## WORK ITEM
Please answer these from the court passage:
(a) Which month and year is the Court order that the Opportunity defendants attempted to comply with?
(b) Where is the Brown Brothers Harriman account maintained?
(c) What is the ruling on this portion of Wilson's motion?

With respect to documents pertaining to the Opportunity defendants' New York contacts, the Opportunity defendants appear to have attempted to comply in good faith with this Court's January 2016 order, and represent that they have produced all documents relating to their New York contacts (Faoro Aff., ¶ 6). Moreover, they state, under oath and unequivocally, that they do not maintain a Brown Brothers Harriman account in New York (which is maintained in Luxembourg), and there is no Safra or Citibank account maintained in New York (Faoro Aff., ¶¶ 7-10). Wilson does not respond to this testimony in his reply, but repeats, in conclusory fashion, that the Opportunity defendants continue to withhold their New York banking information. However, a party cannot produce that which does not exist. Unless Wilson identifies specific categories of document demands which remain outstanding, or has a good faith basis to reject the Opportunity defendants' testimony that they do not utilize New York banking institutions, this portion of Wilson's motion is denied.

## MATERIAL PROVIDED
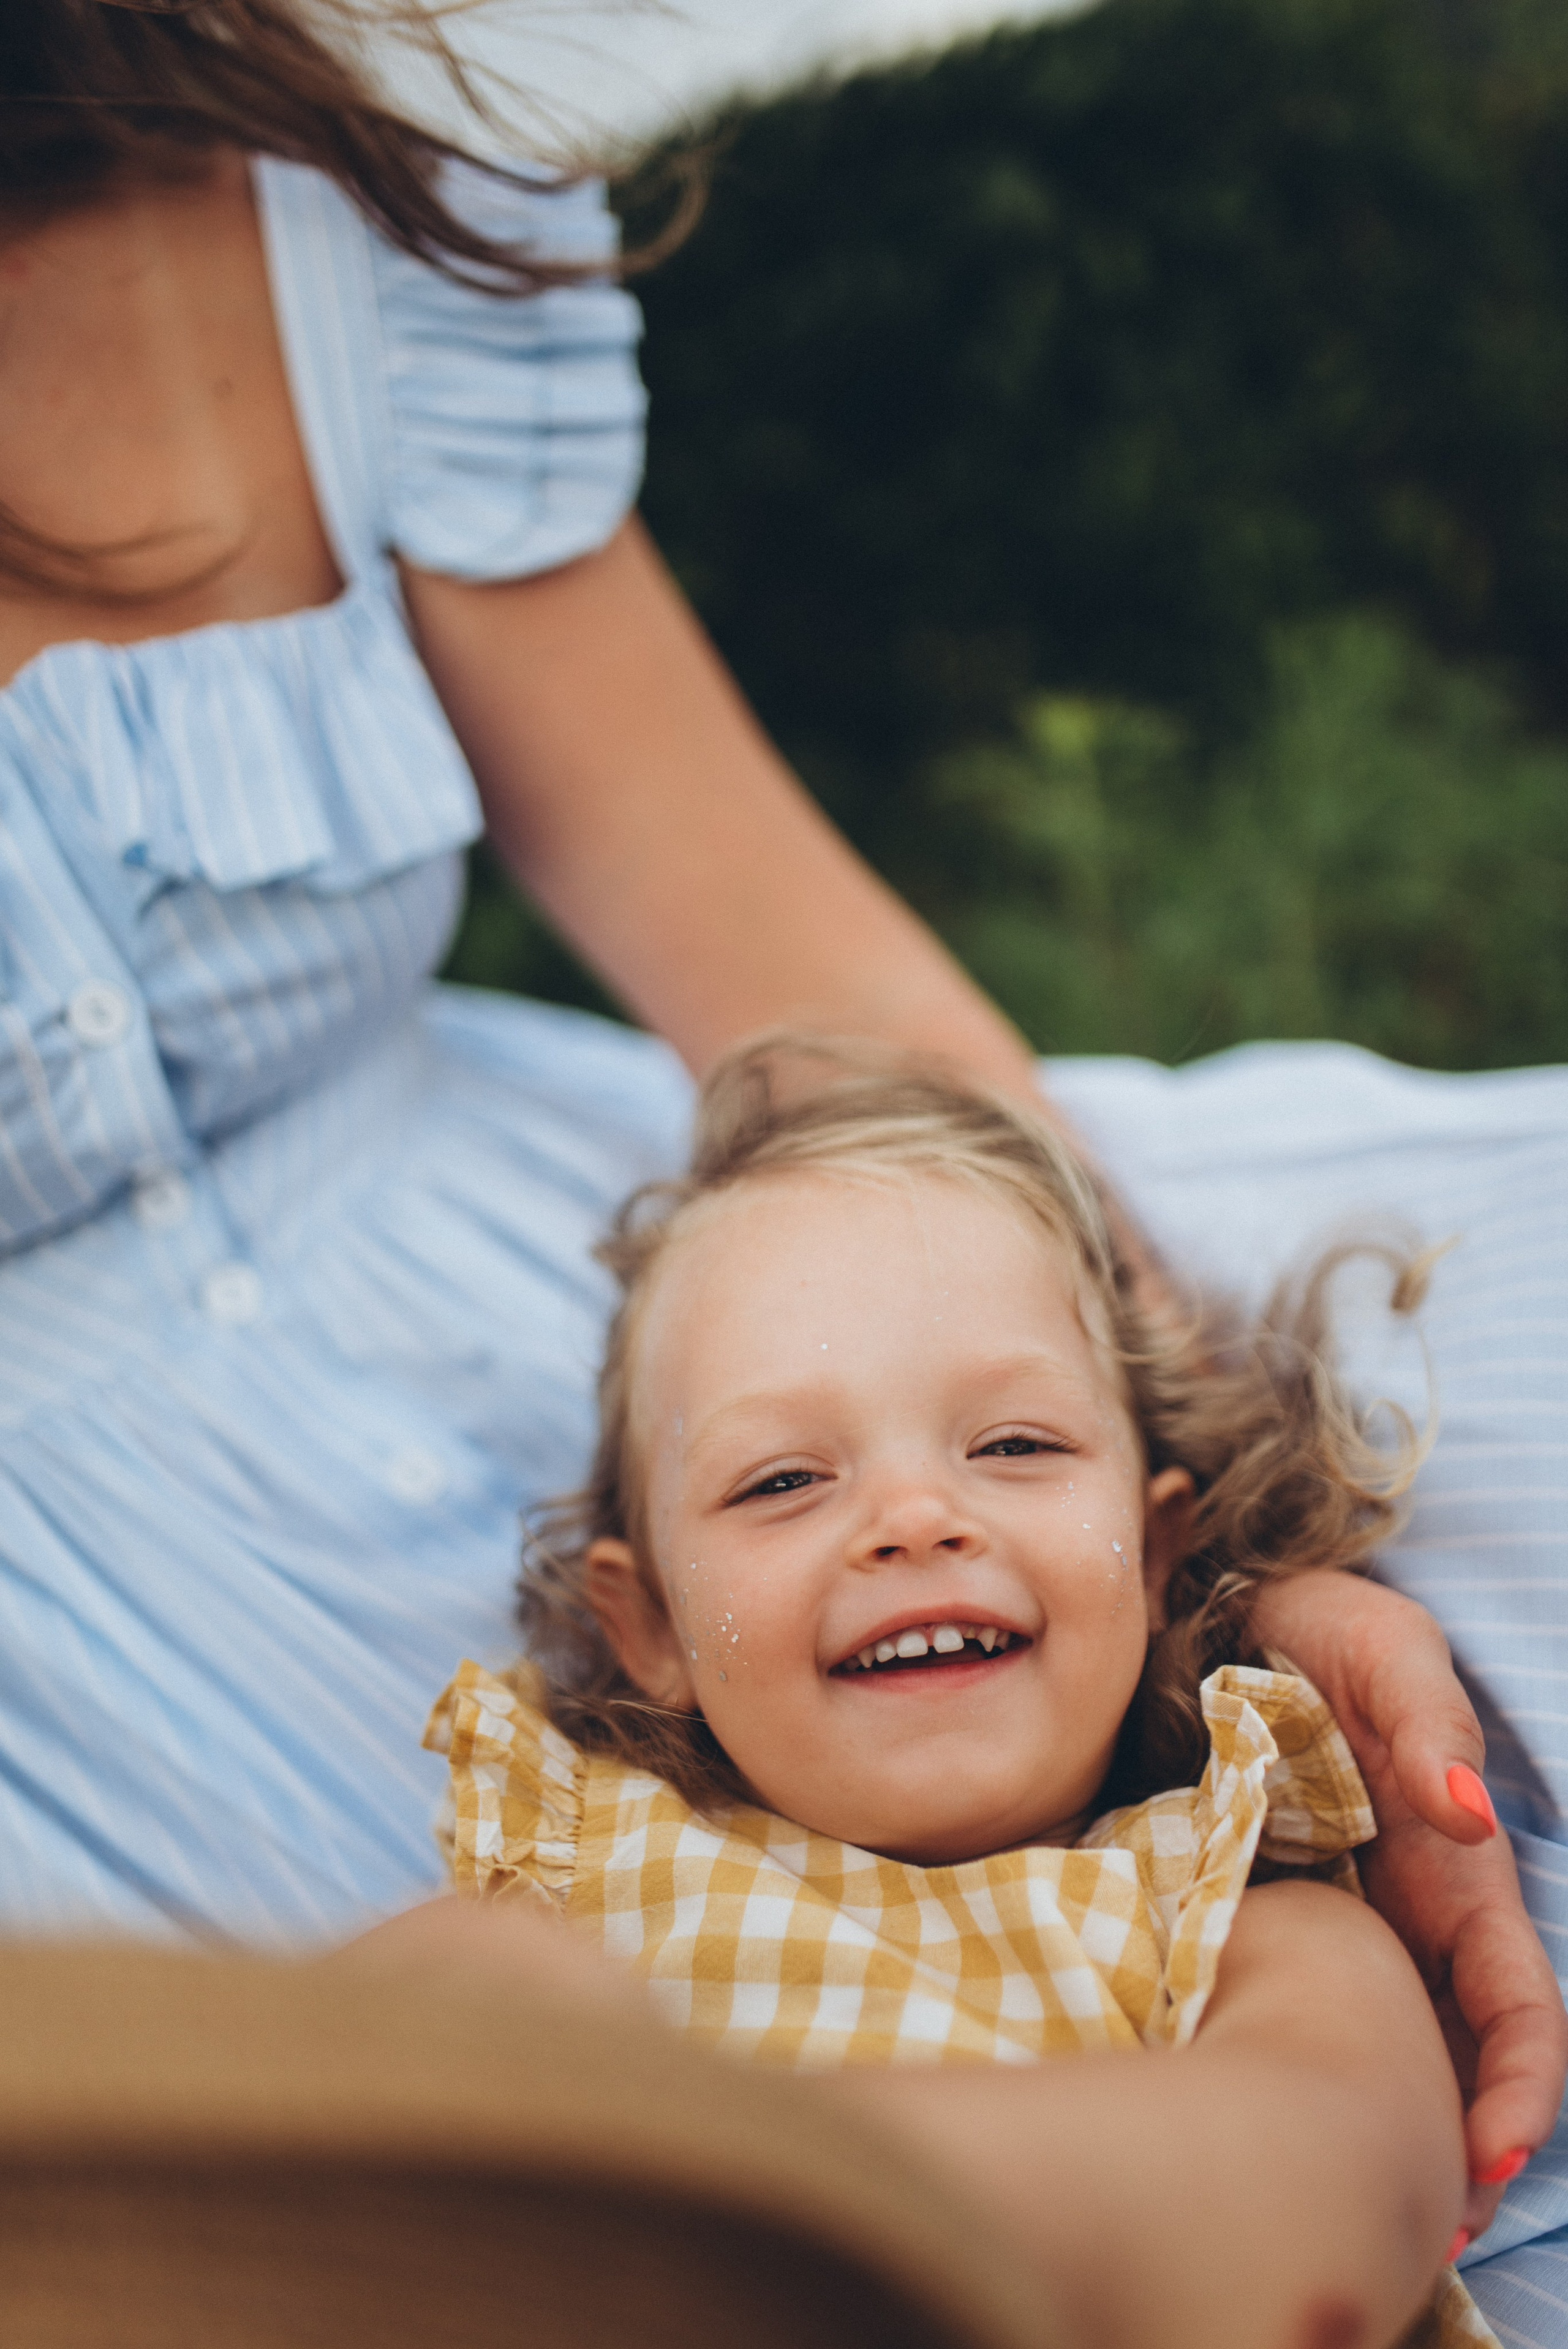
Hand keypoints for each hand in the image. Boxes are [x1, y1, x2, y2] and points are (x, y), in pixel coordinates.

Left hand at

## SOLUTION TO THIS EXERCISE
(a) January 2016
(b) Luxembourg
(c) It is denied.